Photo by Janalene Kingshott
In fact, we have recently learned that a rehabber in southern Ontario has already received two baby squirrels. Granted, they generally have less snow there, but it is a keen reminder of what is to come.
There is a good deal of preparation work in order to be ready, and staff prefer to do this during the relatively quieter winter months.
First of all, every cage needs to be given a cleaning, along with the rooms containing them – including the refrigerators and food prep room. We are grateful that there are currently three volunteers, who are doing their school volunteer hours with us, to help.
Supplies are checked and more ordered as needed. When baby raccoons arrive, they are first taken to the quarantine room. Raccoons are one of the rabies vector species found in Ontario and therefore undergo a period where staff and volunteers will wear face masks, gloves and gowns changed for each separate cage, in order to ensure the health of not only the animals, but the humans caring for them. A disinfecting footbath is installed at the entrance of the quarantine room so that any potential disease is not transmitted elsewhere.
We are currently gathering supplies for the spring rush.
We have gathered gowns, facemasks, gloves, bleach disinfectant, different sized baby bottles, and different sizes of tubing for tube feeding animals too weak to suckle.

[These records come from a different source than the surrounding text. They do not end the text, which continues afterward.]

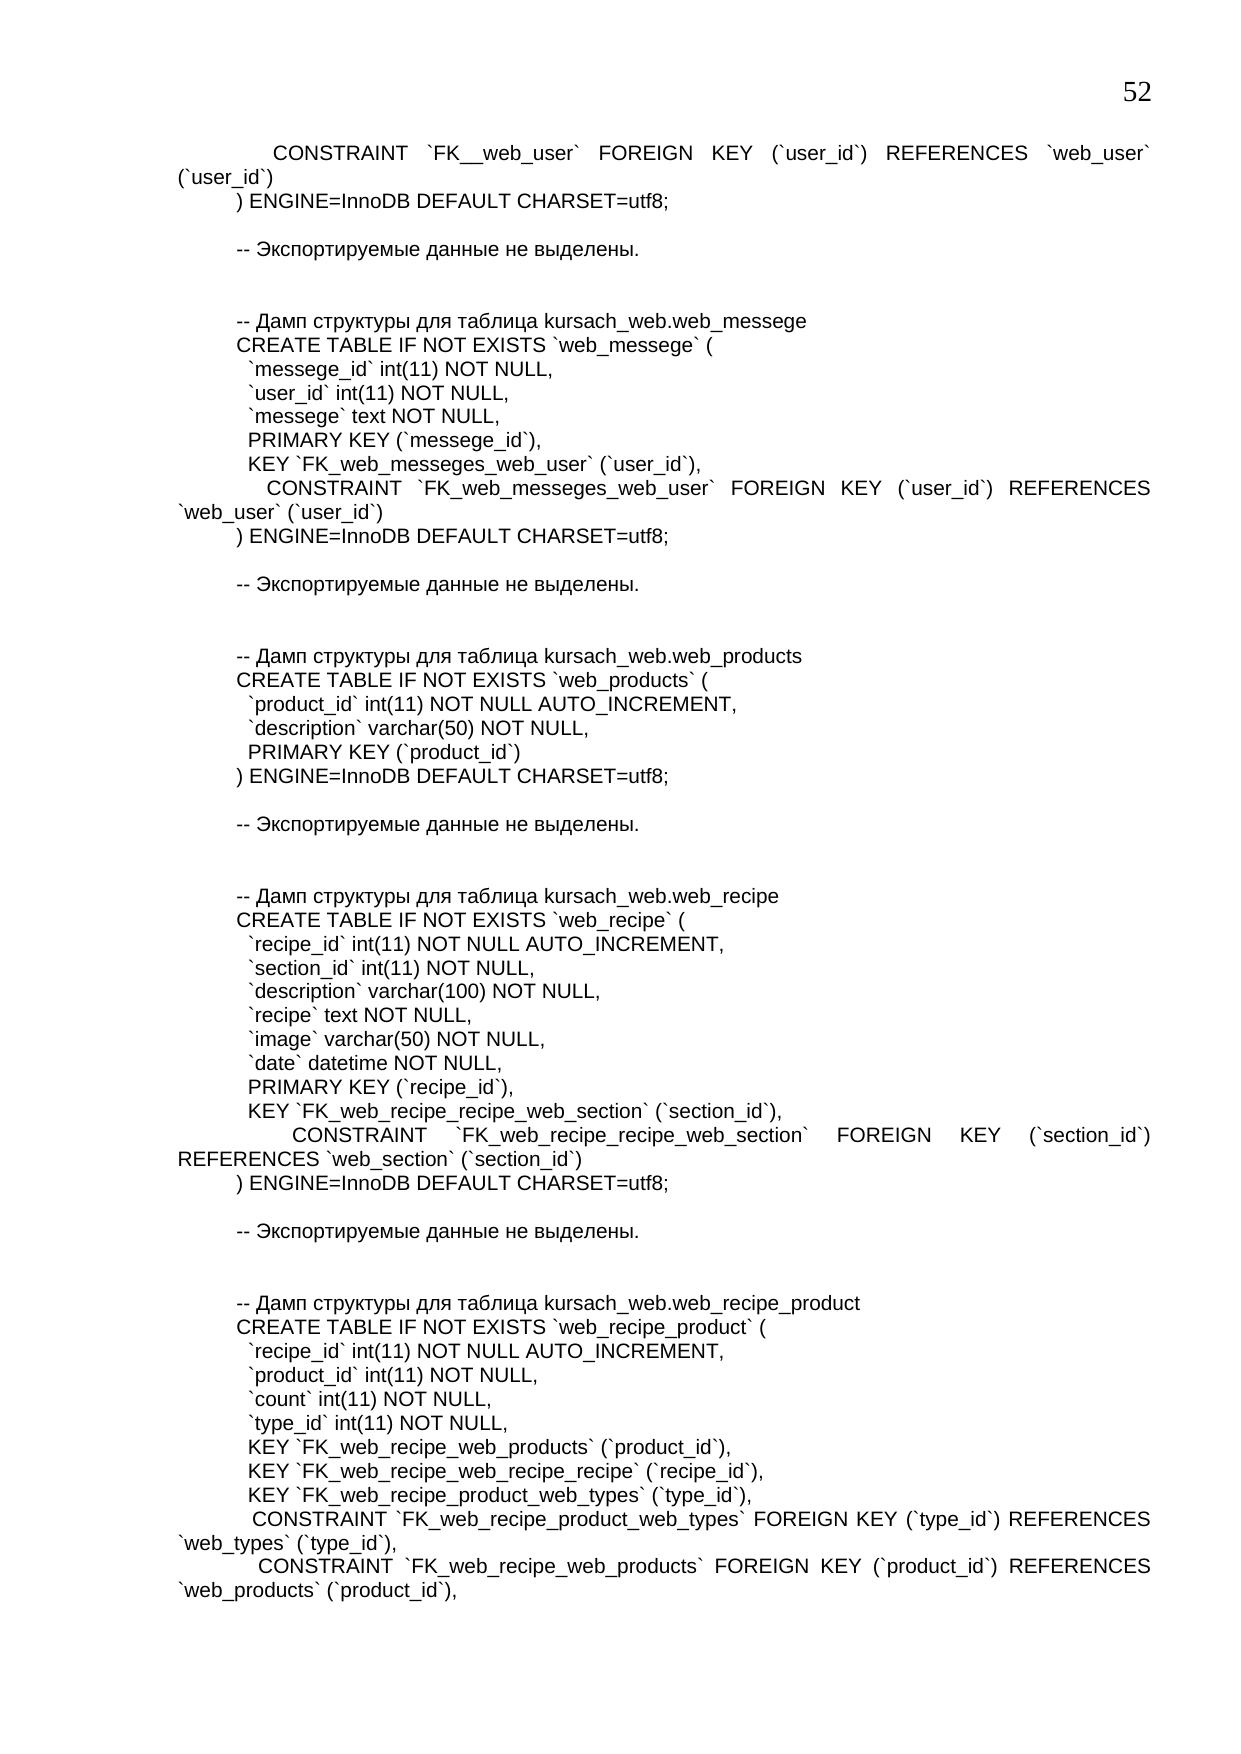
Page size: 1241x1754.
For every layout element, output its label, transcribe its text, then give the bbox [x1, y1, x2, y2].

text `messege_id` int(11) NOT NULL, [177, 356, 1152, 380]
text `recipe_id` int(11) NOT NULL AUTO_INCREMENT, [177, 931, 1152, 955]
text -- Дамп структуры для таблица kursach_web.web_messege [177, 308, 1152, 332]
text PRIMARY KEY (`messege_id`), [177, 428, 1152, 452]
text -- Дамп структуры для таблица kursach_web.web_recipe [177, 883, 1152, 907]
text ) ENGINE=InnoDB DEFAULT CHARSET=utf8; [177, 524, 1152, 548]
text `messege` text NOT NULL, [177, 404, 1152, 428]
text ) ENGINE=InnoDB DEFAULT CHARSET=utf8; [177, 1171, 1152, 1195]
text `recipe` text NOT NULL, [177, 1003, 1152, 1027]
text ) ENGINE=InnoDB DEFAULT CHARSET=utf8; [177, 189, 1152, 213]
text `date` datetime NOT NULL, [177, 1051, 1152, 1075]
text KEY `FK_web_recipe_recipe_web_section` (`section_id`), [177, 1099, 1152, 1123]
text KEY `FK_web_messeges_web_user` (`user_id`), [177, 452, 1152, 476]
text KEY `FK_web_recipe_web_products` (`product_id`), [177, 1434, 1152, 1458]
text -- Экспортируемые данные не выделены. [177, 237, 1152, 261]
text -- Экспортируемые данные не выделены. [177, 1219, 1152, 1243]
text KEY `FK_web_recipe_web_recipe_recipe` (`recipe_id`), [177, 1458, 1152, 1482]
text `description` varchar(100) NOT NULL, [177, 979, 1152, 1003]
text `type_id` int(11) NOT NULL, [177, 1411, 1152, 1434]
text `image` varchar(50) NOT NULL, [177, 1027, 1152, 1051]
text `section_id` int(11) NOT NULL, [177, 955, 1152, 979]
text `product_id` int(11) NOT NULL AUTO_INCREMENT, [177, 692, 1152, 716]
text `description` varchar(50) NOT NULL, [177, 716, 1152, 740]
text `user_id` int(11) NOT NULL, [177, 380, 1152, 404]
text CONSTRAINT `FK_web_recipe_product_web_types` FOREIGN KEY (`type_id`) REFERENCES `web_types` (`type_id`), [177, 1506, 1152, 1554]
text `count` int(11) NOT NULL, [177, 1387, 1152, 1411]
text CREATE TABLE IF NOT EXISTS `web_messege` ( [177, 332, 1152, 356]
text KEY `FK_web_recipe_product_web_types` (`type_id`), [177, 1482, 1152, 1506]
text CONSTRAINT `FK_web_recipe_web_products` FOREIGN KEY (`product_id`) REFERENCES `web_products` (`product_id`), [177, 1554, 1152, 1602]
text PRIMARY KEY (`product_id`) [177, 740, 1152, 764]
text CONSTRAINT `FK_web_messeges_web_user` FOREIGN KEY (`user_id`) REFERENCES `web_user` (`user_id`) [177, 476, 1152, 524]
text CREATE TABLE IF NOT EXISTS `web_recipe_product` ( [177, 1315, 1152, 1339]
text `product_id` int(11) NOT NULL, [177, 1363, 1152, 1387]
text CONSTRAINT `FK_web_recipe_recipe_web_section` FOREIGN KEY (`section_id`) REFERENCES `web_section` (`section_id`) [177, 1123, 1152, 1171]
text -- Дамп структуры для таблица kursach_web.web_products [177, 644, 1152, 668]
text CONSTRAINT `FK__web_user` FOREIGN KEY (`user_id`) REFERENCES `web_user` (`user_id`) [177, 141, 1152, 189]
text -- Дамп структуры для таблица kursach_web.web_recipe_product [177, 1291, 1152, 1315]
text -- Экспортируемые данные не выделены. [177, 812, 1152, 836]
text CREATE TABLE IF NOT EXISTS `web_products` ( [177, 668, 1152, 692]
text ) ENGINE=InnoDB DEFAULT CHARSET=utf8; [177, 764, 1152, 788]
text `recipe_id` int(11) NOT NULL AUTO_INCREMENT, [177, 1339, 1152, 1363]
text PRIMARY KEY (`recipe_id`), [177, 1075, 1152, 1099]
text CREATE TABLE IF NOT EXISTS `web_recipe` ( [177, 907, 1152, 931]
text -- Экспортируемые данные не выделены. [177, 572, 1152, 596]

We are currently still looking for possible donations of gowns, gloves and face masks, as these are items that are disposable and consequently we use large amounts of.

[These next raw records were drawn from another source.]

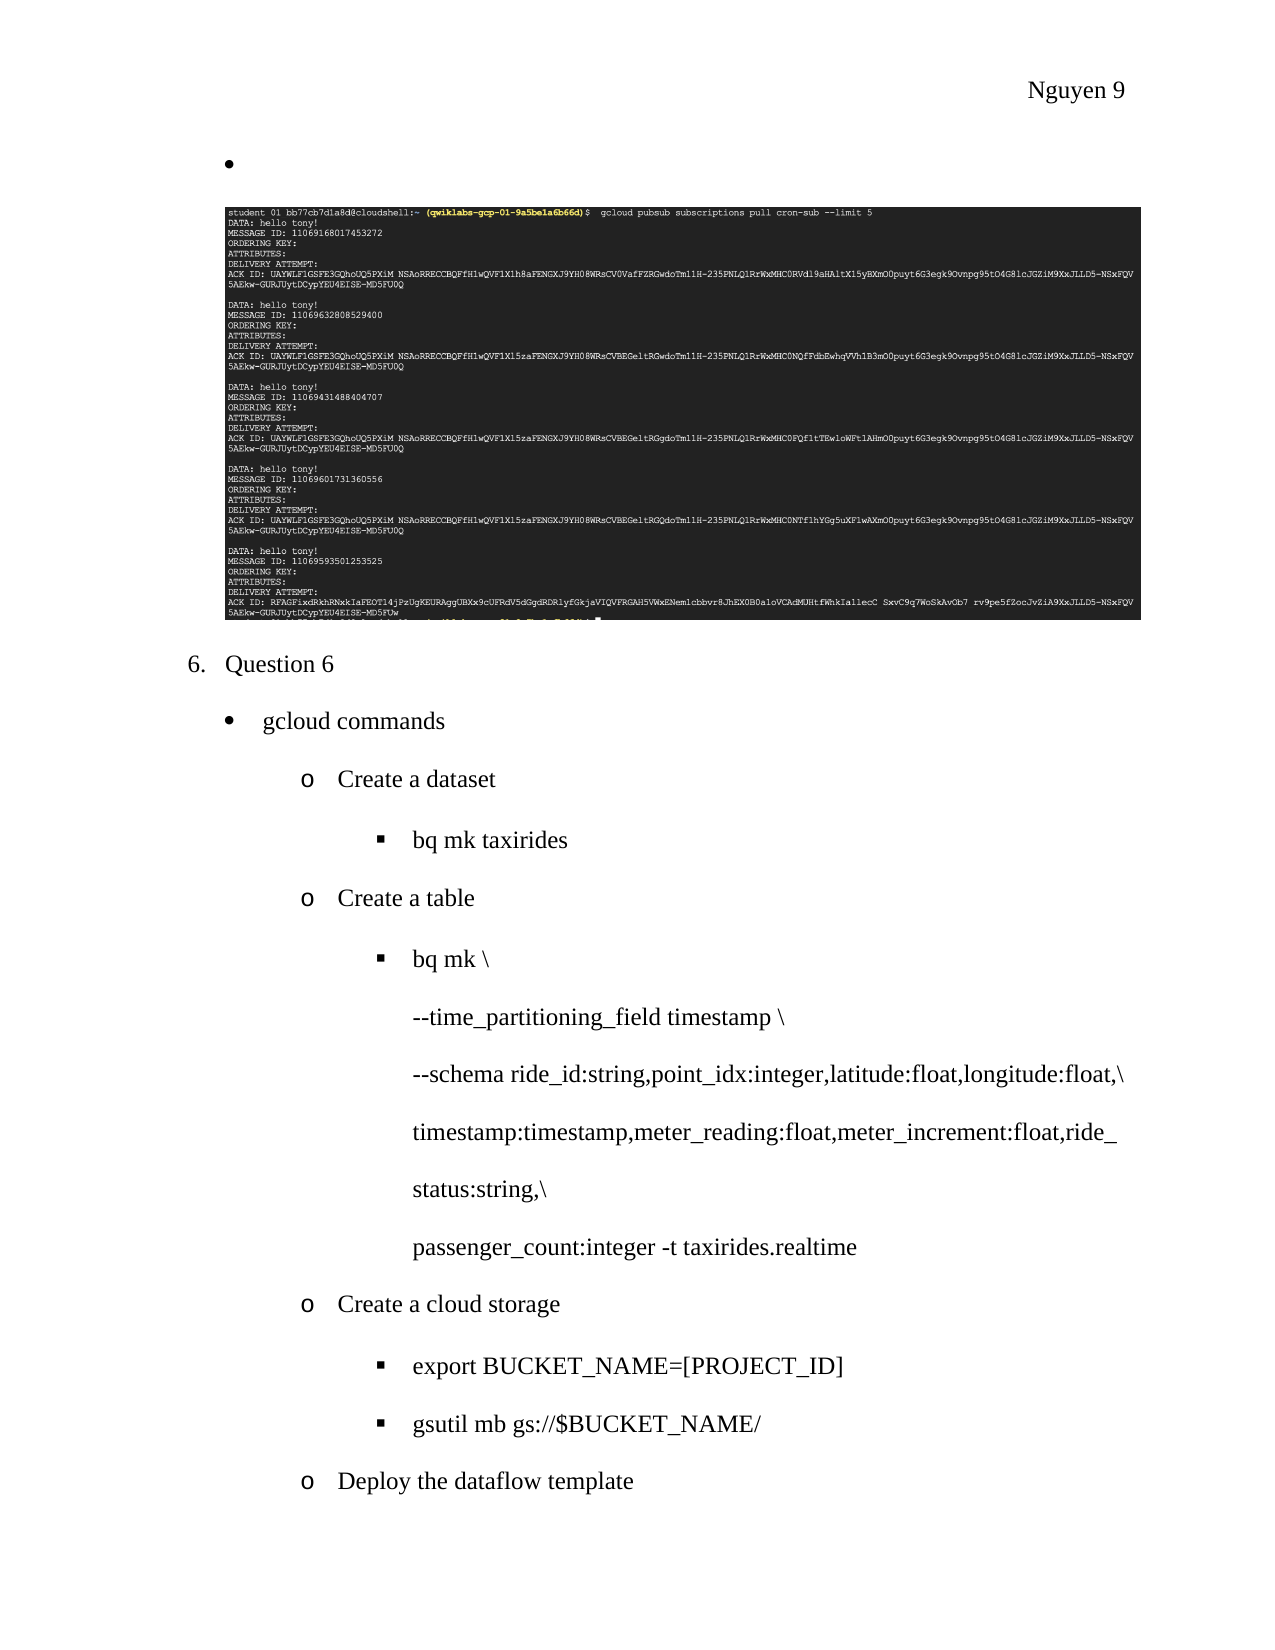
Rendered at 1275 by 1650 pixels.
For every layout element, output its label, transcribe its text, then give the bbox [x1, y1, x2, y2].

list Deploy the dataflow template [300, 1466, 1125, 1497]
list timestamp:timestamp,meter_reading:float,meter_increment:float,ride_status:string,\ [412, 1117, 1125, 1203]
list Question 6 [187, 649, 1125, 677]
list Create a cloud storage [300, 1289, 1125, 1320]
list gsutil mb gs://$BUCKET_NAME/ [375, 1409, 1125, 1437]
list Create a dataset [300, 764, 1125, 794]
list passenger_count:integer -t taxirides.realtime [412, 1232, 1125, 1261]
list bq mk \ [375, 944, 1125, 973]
list Create a table [300, 883, 1125, 914]
list export BUCKET_NAME=[PROJECT_ID] [375, 1351, 1125, 1380]
list --schema ride_id:string,point_idx:integer,latitude:float,longitude:float,\ [412, 1059, 1125, 1088]
list --time_partitioning_field timestamp \ [412, 1002, 1125, 1031]
list gcloud commands [225, 706, 1125, 735]
list bq mk taxirides [375, 825, 1125, 854]
picture [225, 207, 1141, 620]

As staff vaccinates wildlife before release, vaccines are ordered in bulk, as well as the painkillers, de-wormers and other assorted antibiotics and medical supplies, including various sizes of syringes, needles, bandages, etc.
Most infant wildlife are lactose intolerant, meaning that cow’s milk would cause serious intestinal problems. There is a manufacturer located in the United States that has created special milk formulae for different wildlife species. They have done a good deal of research to determine the nutritional needs of squirrels, raccoons, beavers, etc. and have developed powdered milk tailored to these species. Although each is quite expensive, staff has had great success using these and, of course, orders have to be made well in advance of the arrival of the babies. Shipping charges are shared with other rehabbers and one bulk order placed in order to cut down costs.
Many people have donated their clean, used sheets being cut up for wipes. As these are thrown out after each use, we need a huge quantity. Likewise, people have donated old fur coats, which are cut up into blankets to provide comfort to orphans who have lost their mothers.
Earlier this winter staff appealed to the public to donate stuffed animals, and the response was overwhelming. These too are used to comfort the babies and are sorted into sizes and suitability.
As we get into less snow, this period of time allows staff to check fencing of the larger permanent enclosures for holes, etc. and to make relevant repairs, as well as to plan for construction and renovation in the warmer weather.
Preparation is an aspect of wildlife rehabilitation that may be overlooked by the public. In order to take care of the orphaned and injured wildlife that arrive at Aspen Valley, there is a good deal to consider, not to mention expense. We just couldn’t continue without the great assistance of donors and volunteers, and thank everyone for your support.
(These weekly articles are contributed by staff at the Aspen Valley Wildlife Sanctuary. The sanctuary rehabilitates orphaned and injured wildlife with a mandate to educate the public towards a better understanding of local fauna.)